Re: Value Averaging, IRR Bias/Misconception: Have we been misled?

Post by raven15 » Sun Oct 28, 2018 2:23 am

AndroAsc wrote:
Tue Jan 24, 2017 2:11 pm
I've been doing Value Averaging since I started doing investments over a decade ago.

I like VA for two reasons vs conventional DCA + rebalancing:
1) I can save towards a final "retirement number" which I can control.
2) I like the idea of methodically "buying low and selling high", because it should increase overall returns.

To the best of my knowledge, VA has a downside of having too much "cash drag" especially if your projected returns are too far off from the actual portfolio returns. This means potentially lower performance at retirement vs DCA + rebalancing, but I am okay with that.

More recently, I came across an article published in 2013:
https://papers.ssrn.com/sol3/papers.cfm ... id=1606347

The main claim is that IRR is not a "fair" metric to make the claim that VA can outperform other mechanical investment strategies. It is also true that almost all prior VA research has used IRR to demonstrate its superiority, but the point here is higher IRR does not equate to more money at retirement.

This to me is quite concerning, as it strikes at the foundation of reason (2). If higher IRR is not going to translate to more money at retirement, then that's a big concern for me.

For those who do Value Averaging. Are you aware of this? What are your thoughts?

To keep discussion on point, please refrain on comments on "I don't do VA, I do DCA, and I don't believe in VA". I would like to focus this discussion on whether we have been misled by earlier VA papers that used IRR as a proxy measurement of the superiority of their technique. And if yes, how much of a concern is it going to be?

■ DO THIS
List every phrase that appears inside double quotation marks in the forum post, in order of appearance. The items that follow come from a different source than the forum post above.

■ GIVEN INFORMATION
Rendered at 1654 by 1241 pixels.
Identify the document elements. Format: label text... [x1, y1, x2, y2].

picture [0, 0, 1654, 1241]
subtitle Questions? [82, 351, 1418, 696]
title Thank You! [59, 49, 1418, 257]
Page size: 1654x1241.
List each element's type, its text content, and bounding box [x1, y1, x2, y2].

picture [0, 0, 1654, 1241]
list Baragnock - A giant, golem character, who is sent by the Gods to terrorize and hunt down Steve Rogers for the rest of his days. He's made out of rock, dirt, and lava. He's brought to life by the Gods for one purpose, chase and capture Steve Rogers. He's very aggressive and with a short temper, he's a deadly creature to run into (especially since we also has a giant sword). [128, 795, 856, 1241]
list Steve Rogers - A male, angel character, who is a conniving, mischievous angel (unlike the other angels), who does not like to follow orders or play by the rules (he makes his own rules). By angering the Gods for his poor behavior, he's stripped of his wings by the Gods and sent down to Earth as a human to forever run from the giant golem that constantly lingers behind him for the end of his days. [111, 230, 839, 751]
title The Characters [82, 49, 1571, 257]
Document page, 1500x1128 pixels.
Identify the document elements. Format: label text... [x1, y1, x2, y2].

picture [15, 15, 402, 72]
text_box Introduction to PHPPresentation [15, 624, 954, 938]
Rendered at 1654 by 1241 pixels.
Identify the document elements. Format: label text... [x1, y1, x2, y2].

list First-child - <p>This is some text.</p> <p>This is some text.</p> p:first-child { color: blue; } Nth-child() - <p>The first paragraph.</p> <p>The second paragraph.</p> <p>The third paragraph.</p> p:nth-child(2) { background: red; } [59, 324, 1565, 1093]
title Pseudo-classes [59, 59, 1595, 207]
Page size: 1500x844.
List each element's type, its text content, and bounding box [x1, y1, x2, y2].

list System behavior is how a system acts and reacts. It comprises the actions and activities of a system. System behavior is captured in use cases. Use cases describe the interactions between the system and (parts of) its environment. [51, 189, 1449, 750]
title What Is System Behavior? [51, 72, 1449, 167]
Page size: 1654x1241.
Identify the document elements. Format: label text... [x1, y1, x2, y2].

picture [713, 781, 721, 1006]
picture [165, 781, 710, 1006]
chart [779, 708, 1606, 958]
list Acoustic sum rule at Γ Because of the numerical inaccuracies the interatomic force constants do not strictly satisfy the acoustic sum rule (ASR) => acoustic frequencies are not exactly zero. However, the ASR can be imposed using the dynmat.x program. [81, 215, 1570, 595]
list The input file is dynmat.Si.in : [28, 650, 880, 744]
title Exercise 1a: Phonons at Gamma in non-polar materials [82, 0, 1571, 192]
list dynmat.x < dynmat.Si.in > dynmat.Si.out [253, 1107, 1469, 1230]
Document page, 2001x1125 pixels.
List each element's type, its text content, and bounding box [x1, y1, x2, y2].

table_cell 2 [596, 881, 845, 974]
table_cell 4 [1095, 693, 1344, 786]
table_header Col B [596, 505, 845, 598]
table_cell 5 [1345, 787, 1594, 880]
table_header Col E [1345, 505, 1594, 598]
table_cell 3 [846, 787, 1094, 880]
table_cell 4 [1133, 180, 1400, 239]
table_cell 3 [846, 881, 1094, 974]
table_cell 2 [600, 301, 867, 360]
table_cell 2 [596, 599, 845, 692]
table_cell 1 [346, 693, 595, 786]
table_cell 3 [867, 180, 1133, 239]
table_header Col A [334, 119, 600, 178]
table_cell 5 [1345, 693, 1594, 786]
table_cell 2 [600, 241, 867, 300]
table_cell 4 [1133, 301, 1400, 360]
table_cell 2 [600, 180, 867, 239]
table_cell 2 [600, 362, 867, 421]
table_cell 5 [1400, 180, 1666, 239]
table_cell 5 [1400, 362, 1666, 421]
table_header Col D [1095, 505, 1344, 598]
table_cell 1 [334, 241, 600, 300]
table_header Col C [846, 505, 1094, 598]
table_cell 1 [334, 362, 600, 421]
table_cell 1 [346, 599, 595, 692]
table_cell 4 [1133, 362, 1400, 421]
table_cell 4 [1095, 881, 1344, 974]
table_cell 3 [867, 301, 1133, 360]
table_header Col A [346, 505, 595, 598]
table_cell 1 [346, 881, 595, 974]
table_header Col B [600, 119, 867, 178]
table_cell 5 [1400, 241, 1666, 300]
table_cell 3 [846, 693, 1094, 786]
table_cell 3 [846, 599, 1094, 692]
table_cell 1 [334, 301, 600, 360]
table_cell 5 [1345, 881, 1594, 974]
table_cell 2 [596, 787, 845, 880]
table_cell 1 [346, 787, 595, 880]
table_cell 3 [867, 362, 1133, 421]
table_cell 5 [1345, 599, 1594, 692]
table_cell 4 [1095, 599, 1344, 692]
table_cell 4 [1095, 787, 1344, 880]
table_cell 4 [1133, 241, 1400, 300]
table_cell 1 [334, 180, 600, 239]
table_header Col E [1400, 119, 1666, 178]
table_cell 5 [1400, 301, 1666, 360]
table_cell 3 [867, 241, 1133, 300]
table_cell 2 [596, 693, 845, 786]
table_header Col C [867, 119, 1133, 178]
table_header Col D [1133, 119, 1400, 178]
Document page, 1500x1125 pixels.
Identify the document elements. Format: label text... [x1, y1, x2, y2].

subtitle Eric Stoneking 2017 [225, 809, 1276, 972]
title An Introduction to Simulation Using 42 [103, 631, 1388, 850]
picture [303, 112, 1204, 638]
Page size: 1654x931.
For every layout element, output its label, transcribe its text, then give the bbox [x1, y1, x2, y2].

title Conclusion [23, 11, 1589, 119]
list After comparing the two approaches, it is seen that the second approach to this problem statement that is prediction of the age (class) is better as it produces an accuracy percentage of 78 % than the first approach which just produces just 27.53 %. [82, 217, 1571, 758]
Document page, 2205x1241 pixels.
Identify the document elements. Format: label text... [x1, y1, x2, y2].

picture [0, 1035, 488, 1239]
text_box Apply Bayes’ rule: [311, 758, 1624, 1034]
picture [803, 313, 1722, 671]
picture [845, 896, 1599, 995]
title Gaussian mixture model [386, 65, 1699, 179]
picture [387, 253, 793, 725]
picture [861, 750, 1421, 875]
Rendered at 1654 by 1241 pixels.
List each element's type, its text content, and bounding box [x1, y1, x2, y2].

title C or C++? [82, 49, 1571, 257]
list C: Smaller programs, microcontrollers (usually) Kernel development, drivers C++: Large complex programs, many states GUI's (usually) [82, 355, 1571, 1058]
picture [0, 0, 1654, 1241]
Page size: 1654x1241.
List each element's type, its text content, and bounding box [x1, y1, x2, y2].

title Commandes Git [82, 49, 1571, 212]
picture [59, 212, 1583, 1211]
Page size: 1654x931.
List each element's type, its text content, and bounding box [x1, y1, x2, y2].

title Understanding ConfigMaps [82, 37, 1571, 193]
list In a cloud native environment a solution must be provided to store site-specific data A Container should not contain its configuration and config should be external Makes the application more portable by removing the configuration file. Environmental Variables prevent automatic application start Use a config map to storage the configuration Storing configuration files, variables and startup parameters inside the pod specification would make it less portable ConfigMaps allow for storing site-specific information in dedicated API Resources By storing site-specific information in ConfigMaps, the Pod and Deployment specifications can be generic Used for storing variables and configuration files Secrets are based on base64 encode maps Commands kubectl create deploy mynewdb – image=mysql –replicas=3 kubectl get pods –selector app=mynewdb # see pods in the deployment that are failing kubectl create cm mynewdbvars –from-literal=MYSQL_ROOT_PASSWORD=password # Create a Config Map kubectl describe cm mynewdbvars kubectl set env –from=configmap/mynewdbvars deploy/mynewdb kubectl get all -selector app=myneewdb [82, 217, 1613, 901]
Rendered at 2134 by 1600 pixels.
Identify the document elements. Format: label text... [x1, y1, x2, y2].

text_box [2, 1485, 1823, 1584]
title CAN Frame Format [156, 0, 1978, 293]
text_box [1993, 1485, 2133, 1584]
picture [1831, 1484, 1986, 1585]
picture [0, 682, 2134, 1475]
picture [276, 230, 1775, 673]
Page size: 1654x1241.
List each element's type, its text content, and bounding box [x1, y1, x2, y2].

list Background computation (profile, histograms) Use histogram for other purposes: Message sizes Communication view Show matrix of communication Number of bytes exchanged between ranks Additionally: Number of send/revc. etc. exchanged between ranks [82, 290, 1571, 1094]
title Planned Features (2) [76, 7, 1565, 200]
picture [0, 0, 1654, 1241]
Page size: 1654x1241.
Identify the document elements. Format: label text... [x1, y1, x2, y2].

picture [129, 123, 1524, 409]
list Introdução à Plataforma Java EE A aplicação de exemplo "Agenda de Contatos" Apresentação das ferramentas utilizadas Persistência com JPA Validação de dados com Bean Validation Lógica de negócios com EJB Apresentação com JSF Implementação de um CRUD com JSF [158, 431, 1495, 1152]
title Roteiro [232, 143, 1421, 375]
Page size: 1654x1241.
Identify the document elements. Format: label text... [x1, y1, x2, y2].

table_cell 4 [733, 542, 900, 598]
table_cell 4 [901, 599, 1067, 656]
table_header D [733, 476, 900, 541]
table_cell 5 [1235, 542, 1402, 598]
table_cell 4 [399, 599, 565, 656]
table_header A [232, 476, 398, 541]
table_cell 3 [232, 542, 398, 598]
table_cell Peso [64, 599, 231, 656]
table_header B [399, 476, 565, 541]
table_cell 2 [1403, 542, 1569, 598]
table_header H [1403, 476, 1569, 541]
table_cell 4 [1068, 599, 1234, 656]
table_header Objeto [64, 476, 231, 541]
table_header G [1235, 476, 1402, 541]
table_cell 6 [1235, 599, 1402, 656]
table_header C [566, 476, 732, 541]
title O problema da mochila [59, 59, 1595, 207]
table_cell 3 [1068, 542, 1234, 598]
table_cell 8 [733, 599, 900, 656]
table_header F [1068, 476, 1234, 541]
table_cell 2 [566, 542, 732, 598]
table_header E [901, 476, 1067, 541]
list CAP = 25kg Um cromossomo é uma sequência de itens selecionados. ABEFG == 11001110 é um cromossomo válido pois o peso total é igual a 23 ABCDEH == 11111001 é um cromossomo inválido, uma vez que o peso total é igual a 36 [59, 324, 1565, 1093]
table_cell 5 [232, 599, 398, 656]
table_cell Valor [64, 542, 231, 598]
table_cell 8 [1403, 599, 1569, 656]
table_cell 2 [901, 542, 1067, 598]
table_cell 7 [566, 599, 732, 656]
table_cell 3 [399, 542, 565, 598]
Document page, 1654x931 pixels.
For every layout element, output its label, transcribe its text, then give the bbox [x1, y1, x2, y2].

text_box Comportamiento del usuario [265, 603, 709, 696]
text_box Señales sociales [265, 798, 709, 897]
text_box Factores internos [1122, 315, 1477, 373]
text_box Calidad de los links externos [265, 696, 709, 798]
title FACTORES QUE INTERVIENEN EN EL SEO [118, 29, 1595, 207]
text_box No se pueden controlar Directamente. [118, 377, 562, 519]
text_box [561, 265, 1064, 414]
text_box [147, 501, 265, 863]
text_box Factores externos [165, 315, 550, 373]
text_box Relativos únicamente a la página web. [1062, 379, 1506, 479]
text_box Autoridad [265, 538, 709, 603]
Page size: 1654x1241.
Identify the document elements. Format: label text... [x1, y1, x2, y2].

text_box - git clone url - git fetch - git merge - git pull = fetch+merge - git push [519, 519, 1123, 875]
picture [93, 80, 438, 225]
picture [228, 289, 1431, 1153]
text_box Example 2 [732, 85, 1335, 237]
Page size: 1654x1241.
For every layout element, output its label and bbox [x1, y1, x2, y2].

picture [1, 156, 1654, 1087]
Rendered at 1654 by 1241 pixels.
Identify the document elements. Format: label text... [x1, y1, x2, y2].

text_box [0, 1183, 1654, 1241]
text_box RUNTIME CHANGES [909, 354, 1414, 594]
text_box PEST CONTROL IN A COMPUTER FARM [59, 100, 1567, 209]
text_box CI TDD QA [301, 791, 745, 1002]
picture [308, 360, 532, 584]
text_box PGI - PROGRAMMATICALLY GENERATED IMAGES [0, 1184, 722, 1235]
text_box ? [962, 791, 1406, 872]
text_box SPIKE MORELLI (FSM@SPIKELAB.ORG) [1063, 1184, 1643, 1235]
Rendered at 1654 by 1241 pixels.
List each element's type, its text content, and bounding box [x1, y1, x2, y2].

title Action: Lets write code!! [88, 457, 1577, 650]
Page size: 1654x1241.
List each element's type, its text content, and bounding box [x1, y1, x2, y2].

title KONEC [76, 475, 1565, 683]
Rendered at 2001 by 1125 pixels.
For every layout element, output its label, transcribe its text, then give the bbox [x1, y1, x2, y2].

■ EXPECTED ANSWER
1. "retirement number"
2. "buying low and selling high"
3. "cash drag"
4. "fair"
5. "I don't do VA, I do DCA, and I don't believe in VA"